SAT Comparison

Figure 1 presents a detailed comparison of detection precision and recall between LLMs and SATs across various benchmarks, highlighting the fluctuating performance of SATs on different benchmarks.

Figure 1: Detection Performance Comparison between LLMs and SATs Across Benchmarks.

In manually-crafted benchmarks, SATs generally exhibit lower recall than LLMs due to two primary factors:

SATs struggle to detect perturbed test cases from the MASC benchmarks, with CryptoGuard, CogniCryptSAST, and SpotBugs detecting only 11, 9, and 22 GTMs out of 37 cases, respectively.
The rigidity of SAT rules often leads to numerous irrelevant alerts, which are categorized as false positives in our analysis.

While CryptoGuard and SpotBugs achieve precision comparable to that of DeepSeek and Gemini, they fall slightly behind the GPT series. Moreover, CogniCryptSAST's lower precision can be attributed to its expansive rule set, which often mandates unnecessary operations^[1].

In real-world benchmarks, LLMs generally exhibit greater precision than SATs due to their deeper comprehension of the security context, as elucidated in Section 3.2.

While certain SATs may identify a larger number of GTMs compared to some LLMs, this is achieved at the cost of precision. These SATs tend to flag any non-deterministic operations as insecure, leading to false positives and hindering the ability to provide meaningful root cause analysis. Consequently, all SATs demonstrate lower overall accuracy than LLMs.

Figure 2: Venn Plots of the Misuse Detected by LLMs and CryptoGuard on the Apache Benchmarks.

Figure 2 presents a comparison of the unique misuse cases detected by LLMs (under optimal settings) and CryptoGuard, the most effective pattern-based SAT in our evaluation, on the Apache Benchmarks. LLMs collectively identified 17 unique misuse cases, whereas CryptoGuard detected 5.
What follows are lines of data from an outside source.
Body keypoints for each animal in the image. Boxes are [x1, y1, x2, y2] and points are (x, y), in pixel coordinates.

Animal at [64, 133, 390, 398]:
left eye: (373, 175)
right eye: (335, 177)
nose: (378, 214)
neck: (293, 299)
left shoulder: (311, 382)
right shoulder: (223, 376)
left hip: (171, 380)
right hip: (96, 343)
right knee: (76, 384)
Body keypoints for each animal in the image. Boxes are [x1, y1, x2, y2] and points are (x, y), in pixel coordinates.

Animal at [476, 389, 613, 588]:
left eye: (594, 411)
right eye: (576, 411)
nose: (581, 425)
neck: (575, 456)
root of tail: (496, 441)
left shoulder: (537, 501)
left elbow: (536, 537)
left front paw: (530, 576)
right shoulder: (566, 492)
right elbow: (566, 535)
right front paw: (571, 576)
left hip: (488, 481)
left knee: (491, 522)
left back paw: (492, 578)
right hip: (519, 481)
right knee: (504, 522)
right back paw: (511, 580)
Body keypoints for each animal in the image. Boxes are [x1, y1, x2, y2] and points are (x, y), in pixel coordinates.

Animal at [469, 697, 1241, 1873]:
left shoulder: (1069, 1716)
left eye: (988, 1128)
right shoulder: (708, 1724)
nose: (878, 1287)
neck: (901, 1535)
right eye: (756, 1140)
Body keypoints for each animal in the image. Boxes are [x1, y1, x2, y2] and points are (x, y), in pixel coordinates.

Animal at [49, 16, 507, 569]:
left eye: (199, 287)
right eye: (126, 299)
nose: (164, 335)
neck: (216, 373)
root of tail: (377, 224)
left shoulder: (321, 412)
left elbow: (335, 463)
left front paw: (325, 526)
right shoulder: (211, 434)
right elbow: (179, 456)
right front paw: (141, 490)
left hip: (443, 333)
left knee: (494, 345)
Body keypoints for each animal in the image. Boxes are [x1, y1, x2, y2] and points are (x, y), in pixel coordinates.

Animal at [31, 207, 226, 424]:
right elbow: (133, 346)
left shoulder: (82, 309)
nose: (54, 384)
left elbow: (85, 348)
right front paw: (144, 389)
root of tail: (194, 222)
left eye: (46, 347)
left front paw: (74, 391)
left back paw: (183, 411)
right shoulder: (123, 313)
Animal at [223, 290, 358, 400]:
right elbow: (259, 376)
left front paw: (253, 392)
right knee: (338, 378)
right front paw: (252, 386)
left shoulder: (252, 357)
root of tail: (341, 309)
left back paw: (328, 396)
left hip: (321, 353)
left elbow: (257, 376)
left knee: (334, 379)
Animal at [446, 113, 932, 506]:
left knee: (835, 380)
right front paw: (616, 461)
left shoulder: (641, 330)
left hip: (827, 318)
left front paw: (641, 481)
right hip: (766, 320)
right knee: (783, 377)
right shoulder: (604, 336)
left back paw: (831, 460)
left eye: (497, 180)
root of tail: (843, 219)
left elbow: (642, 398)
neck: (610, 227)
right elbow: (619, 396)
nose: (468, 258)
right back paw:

Of the 5 cases uniquely detected by CryptoGuard, 2 involved multi-hop call chains within long contexts, a scenario where LLMs exhibited inconsistent detection capabilities. The remaining 3 cases pertained to insecure HTTP usage, which was not universally classified as misuse by the LLMs.

However, LLMs also uncovered a significantly larger number of misuse cases compared to CryptoGuard. Notably, GPT-4 identified 5 previously unknown misuses that fell outside the targeted categories of SATs. This observation suggests that both traditional SATs and LLMs possess distinct strengths and limitations in misuse detection.

References

[1] Detailed reference for Apache Benchmarks (to be provided).